Internet access policy. Or why all these difficulties?

The increasing complexity of Internet access policies, and what does this mean?

Greetings dear community.

For four years I have been engaged in the system administration of a corporate local network, and all the time one way or another the question pops up: “And what policies should regulate access to the Internet for company employees?”, Every year my personal answers to this question constantly change. And today I would like to publish an article that will offer a discussion of this issue, as well as reflect my opinion on this question.


')
At the beginning of my work as a system administrator, when I came to the company, I believed that Internet access should be very strictly regulated, that everything should be taken into account, and controlled. No one should receive social media in the workplace, I referred to such media as social networks, video hosting, and everything else. When I first started, I found understanding in the eyes of my colleagues, this understanding was also reflected in the server room by the presence of: squid with access control, with a complete reporting system, with a large set of dynamic restrictions for visiting sites. Access groups with speed limit. With traffic limits. With time limits. With the restriction on downloading files. - And it seemed to me that it was great, and it was very, very good. After all, in this way, employees work more productively, and system administrators become a kind of "Internet gods", because it was great to hang everyone on a system day. admin at the first log on to the Internet page stub like: "Congratulate your Admins! Today is their day. ” And Vasya from the sales department for a bad face set the speed to 10kb / s. - All this was also before my arrival in the organization, and it seemed that this was what was needed. But in practice ...

At the last place of work, my boss always says wisely: “Do not close social services. network, do not need unnecessary restrictions and entities "- but I always exclaimed in response -" No! Need to! They do nothing, only go on social. networks! You need to close everything. ” Time passed, and soon the old administrators began to leave, and their previous duties began to get me what is called "inherited." At first I was very happy! - “Oooh ... I thought. So now because I am the God of the Internet, now I have a switch. "

But what came of it ..?

But in practice it turns out that: all these restrictions make it difficult for ordinary people to live, who do not understand anything in computers and do not attend anything, and they need to upload documents, prices, programs for work, for lack of such opportunities they constantly called the IT department and asked the "Gods of the Internet" to upload their files. “After a while, it all became boring for me, and I had to give people full access to download files, because I simply didn’t want to do all that senseless work. And what did I find in the configuration files ...? It turns out that most of the people without me have long been transferred to full access.

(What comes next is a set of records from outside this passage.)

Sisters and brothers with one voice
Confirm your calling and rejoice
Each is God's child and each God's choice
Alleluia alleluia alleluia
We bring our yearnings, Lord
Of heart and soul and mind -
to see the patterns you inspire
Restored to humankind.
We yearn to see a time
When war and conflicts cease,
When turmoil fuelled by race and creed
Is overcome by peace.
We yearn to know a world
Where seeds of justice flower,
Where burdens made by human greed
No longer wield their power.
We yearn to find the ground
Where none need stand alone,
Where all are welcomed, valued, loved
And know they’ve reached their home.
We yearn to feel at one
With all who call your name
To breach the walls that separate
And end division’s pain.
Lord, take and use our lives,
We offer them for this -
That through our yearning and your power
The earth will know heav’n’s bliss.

And sly people ..? - And the cunning ones can download anything at all without spitting on various restrictions.
Viruses ..? - As it was a lot, so there is a lot. Nothing will save from this at the proper level, except for the bright head and the antivirus at the final workplace.
And network security ..? - Is there any with such an approach? Nope And that's why:

Port 443, and a number of other ports had to be opened, because it is obvious to everyone that a number of ports are simply impossible to proxy and, moreover, cache at a high level. - I really liked the situation when in one very large organization I needed a person to provide access to our servers - and what was my surprise when I found a Portable SOCKS version of the SOCKS proxy server for Windows that does not require any rights, and immediately granted access to our server on port 443. - And I was convinced that everything in this company is very difficult with security. - Do I have to say that Radmin client encrypts traffic, which means that we are very unlikely to get on this scheme. - But we do not indulge, we had to once and not for long.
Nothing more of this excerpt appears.